We’ve had a couple of 1% pay increases in the 6 years I’ve been there - cost of living has increased dramatically more.

I’m moving to a private sector job doing much the same thing, for a 30% increase in pay (my new job has a little more emphasis on the strategic/management, but made more possible by adequate resourcing).

UK local government is in a sticky spot right now.

Depends on your sector. In the DoD, most of the contractors working for me get paid more than I do, the benefits are actually better Federal health insurance gets a lot of good press, but I can’t tell you how many contractors switched over to Govt in the early Obama years (last big hiring spurt–nothing political) that looked at their health insurance and said WTF!!!). And I’m not talking about the Northrop-Grummans and Lockheeds here–I’m talking relatively small contractors. I’m OK because I’m retired Military, so I don’t pay into that program, but dental and vision are about the same as private sector.

Where we do have a big benefit is retirement. The Thrift Savings Plan is consistently rated as one of the best 410(k) programs available. On the other hand, my sister worked for a cell phone company centered around Chicago (but not nation-wide) and her bonuses and profit sharing came to 10+ thousand dollars a year and she wasn’t a muckedy muck. I’m pretty high in the food chain and my highest bonus was about $2K.
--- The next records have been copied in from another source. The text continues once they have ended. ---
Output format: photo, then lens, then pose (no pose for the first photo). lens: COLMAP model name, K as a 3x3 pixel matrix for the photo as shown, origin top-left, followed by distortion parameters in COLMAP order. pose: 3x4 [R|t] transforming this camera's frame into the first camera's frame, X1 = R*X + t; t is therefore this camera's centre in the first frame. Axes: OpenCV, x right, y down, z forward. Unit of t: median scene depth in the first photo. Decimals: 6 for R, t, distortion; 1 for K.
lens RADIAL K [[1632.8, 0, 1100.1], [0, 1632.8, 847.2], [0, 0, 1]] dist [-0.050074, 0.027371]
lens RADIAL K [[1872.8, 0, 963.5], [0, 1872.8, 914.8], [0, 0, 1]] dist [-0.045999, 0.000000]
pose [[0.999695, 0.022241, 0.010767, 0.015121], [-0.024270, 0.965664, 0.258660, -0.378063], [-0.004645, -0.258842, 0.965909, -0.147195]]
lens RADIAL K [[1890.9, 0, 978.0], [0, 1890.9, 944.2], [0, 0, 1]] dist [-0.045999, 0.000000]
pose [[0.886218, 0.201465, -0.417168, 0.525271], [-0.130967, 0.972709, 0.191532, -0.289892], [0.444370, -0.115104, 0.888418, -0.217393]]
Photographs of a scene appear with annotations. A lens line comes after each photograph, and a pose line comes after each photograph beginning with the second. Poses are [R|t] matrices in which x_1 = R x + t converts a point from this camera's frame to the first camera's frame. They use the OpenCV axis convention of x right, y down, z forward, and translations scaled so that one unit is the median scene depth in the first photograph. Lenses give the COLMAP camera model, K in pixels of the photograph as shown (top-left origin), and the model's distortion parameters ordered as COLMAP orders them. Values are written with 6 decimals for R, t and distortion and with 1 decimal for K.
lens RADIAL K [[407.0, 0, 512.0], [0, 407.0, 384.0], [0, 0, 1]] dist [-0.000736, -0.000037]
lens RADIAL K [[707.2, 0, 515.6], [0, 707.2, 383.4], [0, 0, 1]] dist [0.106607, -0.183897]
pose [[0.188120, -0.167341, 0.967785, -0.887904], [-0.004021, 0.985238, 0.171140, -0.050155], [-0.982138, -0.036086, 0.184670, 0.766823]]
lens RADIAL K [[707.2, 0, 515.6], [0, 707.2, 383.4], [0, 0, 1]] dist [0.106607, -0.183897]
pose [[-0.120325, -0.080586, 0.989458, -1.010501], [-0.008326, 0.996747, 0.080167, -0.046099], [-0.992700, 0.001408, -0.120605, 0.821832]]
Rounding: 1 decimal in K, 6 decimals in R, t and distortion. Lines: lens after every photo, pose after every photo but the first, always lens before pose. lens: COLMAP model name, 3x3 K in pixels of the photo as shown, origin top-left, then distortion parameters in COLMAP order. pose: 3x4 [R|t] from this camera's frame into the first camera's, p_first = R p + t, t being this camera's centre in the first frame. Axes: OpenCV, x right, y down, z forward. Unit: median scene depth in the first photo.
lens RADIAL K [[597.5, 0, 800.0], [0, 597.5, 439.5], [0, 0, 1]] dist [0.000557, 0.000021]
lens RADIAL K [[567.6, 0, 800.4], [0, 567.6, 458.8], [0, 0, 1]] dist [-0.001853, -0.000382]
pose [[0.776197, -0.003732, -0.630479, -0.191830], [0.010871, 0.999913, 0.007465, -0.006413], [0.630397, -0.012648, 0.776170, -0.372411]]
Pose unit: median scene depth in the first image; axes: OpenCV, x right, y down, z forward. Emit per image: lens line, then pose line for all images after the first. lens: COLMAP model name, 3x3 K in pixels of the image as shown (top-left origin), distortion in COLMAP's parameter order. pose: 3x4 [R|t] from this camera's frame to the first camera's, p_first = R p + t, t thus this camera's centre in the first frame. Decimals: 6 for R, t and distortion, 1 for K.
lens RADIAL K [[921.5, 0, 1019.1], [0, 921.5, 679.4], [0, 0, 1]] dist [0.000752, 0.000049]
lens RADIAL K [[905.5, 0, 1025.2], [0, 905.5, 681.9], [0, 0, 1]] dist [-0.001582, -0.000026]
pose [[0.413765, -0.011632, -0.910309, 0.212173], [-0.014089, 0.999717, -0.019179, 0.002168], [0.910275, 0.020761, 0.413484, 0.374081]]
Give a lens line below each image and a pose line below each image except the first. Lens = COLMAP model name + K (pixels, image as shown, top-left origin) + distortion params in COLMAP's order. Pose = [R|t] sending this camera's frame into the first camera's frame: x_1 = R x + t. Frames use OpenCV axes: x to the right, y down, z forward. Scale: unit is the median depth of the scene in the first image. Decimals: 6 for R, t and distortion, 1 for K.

As to why people can’t get fired, its the grievance system. I have a guy who has been working in my agency for two years and has already filed two federal law suits (which by the way is the LAST step in a long process). He lost them both, but it was still significant time for my Boss to answer the frivolous suit. Other companies have this problem as well, but in the federal government, you have congressmen writing letters in favor of people they do not even know, news programs that jump on the evil government guy screwing the honest federal employee (the other way around isn’t as good a story), etc. On top of this, most federal supervisors aren’t given any type of leadership and supervision training. They become overwhelmed and just hide. Sometimes, its just not worth the hassle unless a law gets broken.